Records for processing:
..............................

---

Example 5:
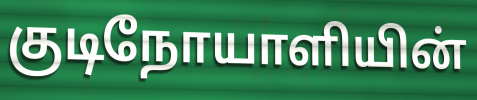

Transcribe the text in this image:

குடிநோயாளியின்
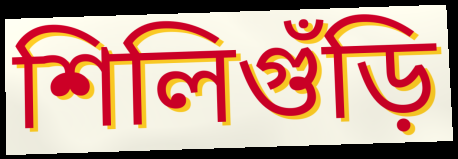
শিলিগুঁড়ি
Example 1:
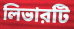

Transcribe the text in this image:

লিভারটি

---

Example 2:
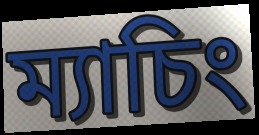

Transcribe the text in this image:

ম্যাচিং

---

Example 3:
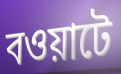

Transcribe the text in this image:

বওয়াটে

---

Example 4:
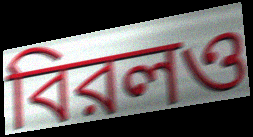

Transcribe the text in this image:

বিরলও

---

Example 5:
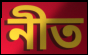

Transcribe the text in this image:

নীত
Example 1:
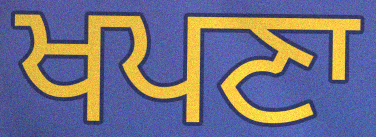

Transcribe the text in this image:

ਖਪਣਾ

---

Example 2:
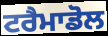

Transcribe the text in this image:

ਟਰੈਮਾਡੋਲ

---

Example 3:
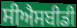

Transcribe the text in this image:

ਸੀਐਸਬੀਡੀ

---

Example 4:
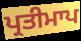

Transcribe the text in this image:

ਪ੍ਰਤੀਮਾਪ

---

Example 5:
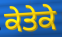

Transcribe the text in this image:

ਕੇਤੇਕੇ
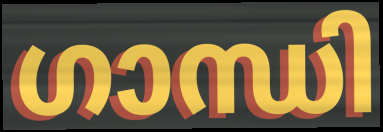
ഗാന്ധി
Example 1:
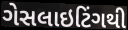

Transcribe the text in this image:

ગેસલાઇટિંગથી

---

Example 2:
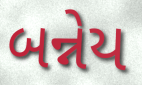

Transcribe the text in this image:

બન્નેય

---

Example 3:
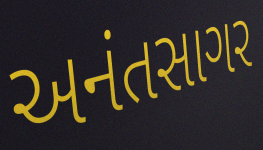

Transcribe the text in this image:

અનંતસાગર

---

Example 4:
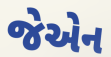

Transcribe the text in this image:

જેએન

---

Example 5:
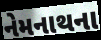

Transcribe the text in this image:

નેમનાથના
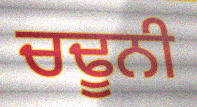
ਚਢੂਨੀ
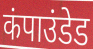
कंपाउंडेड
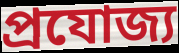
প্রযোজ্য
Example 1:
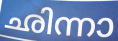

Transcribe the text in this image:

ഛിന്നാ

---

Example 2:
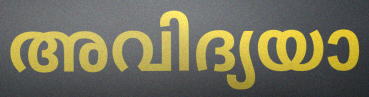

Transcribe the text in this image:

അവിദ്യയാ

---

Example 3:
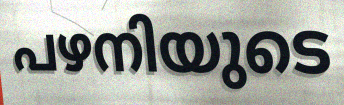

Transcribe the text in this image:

..............................

Only the text of the listing above is wanted, transcribed exactly, without its images.

---

Example 5:

Transcribe the text in this image:

குடிநோயாளியின்
শিলিগুঁড়ি
Example 1:

Transcribe the text in this image:

লিভারটি

---

Example 2:

Transcribe the text in this image:

ম্যাচিং

---

Example 3:

Transcribe the text in this image:

বওয়াটে

---

Example 4:

Transcribe the text in this image:

বিরলও

---

Example 5:

Transcribe the text in this image:

নীত
Example 1:

Transcribe the text in this image:

ਖਪਣਾ

---

Example 2:

Transcribe the text in this image:

ਟਰੈਮਾਡੋਲ

---

Example 3:

Transcribe the text in this image:

ਸੀਐਸਬੀਡੀ

---

Example 4:

Transcribe the text in this image:

ਪ੍ਰਤੀਮਾਪ

---

Example 5:

Transcribe the text in this image:

ਕੇਤੇਕੇ
ഗാന്ധി
Example 1:

Transcribe the text in this image:

ગેસલાઇટિંગથી

---

Example 2:

Transcribe the text in this image:

બન્નેય

---

Example 3:

Transcribe the text in this image:

અનંતસાગર

---

Example 4:

Transcribe the text in this image:

જેએન

---

Example 5:

Transcribe the text in this image:

નેમનાથના
ਚਢੂਨੀ
कंपाउंडेड
প্রযোজ্য
Example 1:

Transcribe the text in this image:

ഛിന്നാ

---

Example 2:

Transcribe the text in this image:

അവിദ്യയാ

---

Example 3:

Transcribe the text in this image:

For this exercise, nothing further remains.